Tuesday, January 19, 2010

Top models, get over it

The greater part of a bottle of red wine has found itself slooshed down my throat. This could be a pattern. Sparkling tells me if I don't get myself a fancy dress costume I'll be a pirate girl. Something I do not want to be. It's either a bunch of grapes or a scare crow. Both are cheap, the price of straw or the price of purple balloons, and it took ages to find these suggestions on the web. Rock Chick gets annoyed at me, while I am sitting quite chilled and happy. All because the girl wants some nail varnished passed to her on a table next to me. I intentionally take my time picking up various objects, crisp packet, biscuits, hand moisturiser, anything but the nail varnish. It is so good winding up a teenager. Rock said she will get me while I'm sleeping. I'm scared. Be afraid. Be very afraid. I laugh from the side of my mouth not having so much fun in such a long time. The red wine is definitely affecting my brain cells. Last night Rock told Sparkling if you whack someone across the head you are supposed to say "500" because each time you do it 500 brain cells are killed. I think, Sparkling knocked off about 20,000 off my brain cells. It's had no effect. I'm still as intelligent as I have ever been.

Except for this very moment I have to endure America's top model on TV. I must of lost about a million cells already. But it's no thinking TV. You can watch it and talk, fart or do anything you want to do. I'm inhaling the odour of drying nail varnish, heavens knows how many brain cells I've lost now. This is trash TV if I have ever seen it. Fortunately celebrity Big Brother has finished. Why is it there are so many nutters saying they are Christians, and they then go off into verbal diatribes about God and shit. Poor little lambs, looking for something and so lost, speaking about it is a way to try and state they are at peace, in reality you don't need to talk about something at all if you're at peace. Your just scared. Rock has corrected me saying we are now waiting for some mind numbing Big Brother to come back on the telly. I think, I'll just go and cut my toes of then fry them in butter and garlic. I'm sure it'll be more interesting. Except for the pain, maybe I'll handle.

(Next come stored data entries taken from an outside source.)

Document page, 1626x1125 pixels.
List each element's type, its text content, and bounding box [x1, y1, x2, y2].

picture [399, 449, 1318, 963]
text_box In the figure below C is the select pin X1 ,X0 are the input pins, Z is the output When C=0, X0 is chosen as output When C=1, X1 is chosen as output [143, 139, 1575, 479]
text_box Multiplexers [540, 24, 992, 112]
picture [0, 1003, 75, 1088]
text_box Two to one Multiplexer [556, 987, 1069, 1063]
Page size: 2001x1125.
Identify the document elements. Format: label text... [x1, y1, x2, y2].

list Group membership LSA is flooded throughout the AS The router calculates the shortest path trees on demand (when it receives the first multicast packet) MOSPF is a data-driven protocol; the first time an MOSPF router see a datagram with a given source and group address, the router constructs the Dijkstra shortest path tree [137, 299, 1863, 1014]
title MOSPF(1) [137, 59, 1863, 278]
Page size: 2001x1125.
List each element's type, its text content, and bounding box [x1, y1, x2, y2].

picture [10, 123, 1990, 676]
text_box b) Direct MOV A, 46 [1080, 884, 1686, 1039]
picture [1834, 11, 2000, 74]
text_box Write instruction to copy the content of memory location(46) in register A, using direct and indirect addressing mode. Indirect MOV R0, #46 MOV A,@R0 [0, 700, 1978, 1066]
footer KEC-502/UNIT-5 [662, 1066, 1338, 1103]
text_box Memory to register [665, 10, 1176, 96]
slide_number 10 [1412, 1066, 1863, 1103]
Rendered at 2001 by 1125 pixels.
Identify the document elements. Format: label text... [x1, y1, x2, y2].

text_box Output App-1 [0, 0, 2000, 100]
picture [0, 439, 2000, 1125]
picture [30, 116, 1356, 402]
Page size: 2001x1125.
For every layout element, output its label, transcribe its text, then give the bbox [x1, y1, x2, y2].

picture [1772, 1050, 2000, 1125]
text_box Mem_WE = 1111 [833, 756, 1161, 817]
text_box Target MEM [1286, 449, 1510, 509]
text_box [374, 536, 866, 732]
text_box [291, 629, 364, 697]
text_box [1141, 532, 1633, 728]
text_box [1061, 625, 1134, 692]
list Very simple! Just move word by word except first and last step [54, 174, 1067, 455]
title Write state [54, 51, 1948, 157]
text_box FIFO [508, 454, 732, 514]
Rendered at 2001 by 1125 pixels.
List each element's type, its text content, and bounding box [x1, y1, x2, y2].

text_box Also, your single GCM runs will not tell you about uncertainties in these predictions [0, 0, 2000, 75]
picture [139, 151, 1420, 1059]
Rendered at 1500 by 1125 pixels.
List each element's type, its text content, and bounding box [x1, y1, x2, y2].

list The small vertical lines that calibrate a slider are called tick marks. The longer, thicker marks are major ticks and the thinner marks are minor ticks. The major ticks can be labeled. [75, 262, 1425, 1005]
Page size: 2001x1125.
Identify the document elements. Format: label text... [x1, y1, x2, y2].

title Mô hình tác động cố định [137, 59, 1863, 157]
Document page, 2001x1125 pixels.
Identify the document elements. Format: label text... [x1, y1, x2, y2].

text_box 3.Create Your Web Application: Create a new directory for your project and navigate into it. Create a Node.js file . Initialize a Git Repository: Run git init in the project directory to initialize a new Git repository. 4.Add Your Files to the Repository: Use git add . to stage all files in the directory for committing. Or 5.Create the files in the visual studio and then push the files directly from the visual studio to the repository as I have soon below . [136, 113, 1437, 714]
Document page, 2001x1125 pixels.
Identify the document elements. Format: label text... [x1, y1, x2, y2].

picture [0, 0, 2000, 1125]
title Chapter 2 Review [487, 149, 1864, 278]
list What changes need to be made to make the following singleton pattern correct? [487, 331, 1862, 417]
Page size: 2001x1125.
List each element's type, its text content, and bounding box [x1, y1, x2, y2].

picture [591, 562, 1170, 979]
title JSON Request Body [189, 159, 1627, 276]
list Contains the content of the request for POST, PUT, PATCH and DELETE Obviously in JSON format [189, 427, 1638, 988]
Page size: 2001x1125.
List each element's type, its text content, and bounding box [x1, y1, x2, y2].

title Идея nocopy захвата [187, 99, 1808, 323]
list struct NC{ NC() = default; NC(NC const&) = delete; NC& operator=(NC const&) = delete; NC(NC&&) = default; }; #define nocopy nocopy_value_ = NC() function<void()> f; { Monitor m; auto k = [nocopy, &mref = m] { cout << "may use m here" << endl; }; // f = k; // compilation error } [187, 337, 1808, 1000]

Tomorrow it will be me and Rock Chick. Her foot is still healing. She's preparing for her theory part of the driving test. Ouch. the last top model said she castrated cows but I thought cows were female and bulls male. She could castrate 100 in a day. Poor things. How come all these top models look so anorexic, they could be extras for some second world ward death camp scene, and they are so shallow. Someone find me one of those castrated bulls to kick me in the head. Rock says she's not spoilt, just well taken care of. I hope she never goes on top model. It would kill me.

Well I'll never be a male top model. I'm too short, too fat and too ugly. Hell lets have a new model agency for those who don't quite fit the bill. Yeah, The too fat ordinary models. Then the rest of us can refuse to purchase any product where skinny skeletons have fashioned them. Together we can do it. Come on everybody. Join now. All fat people gather around, lets hold hands and say "we are beautiful" hell we are. Get out the burgers baby, a glass of red wine we do nicely as well.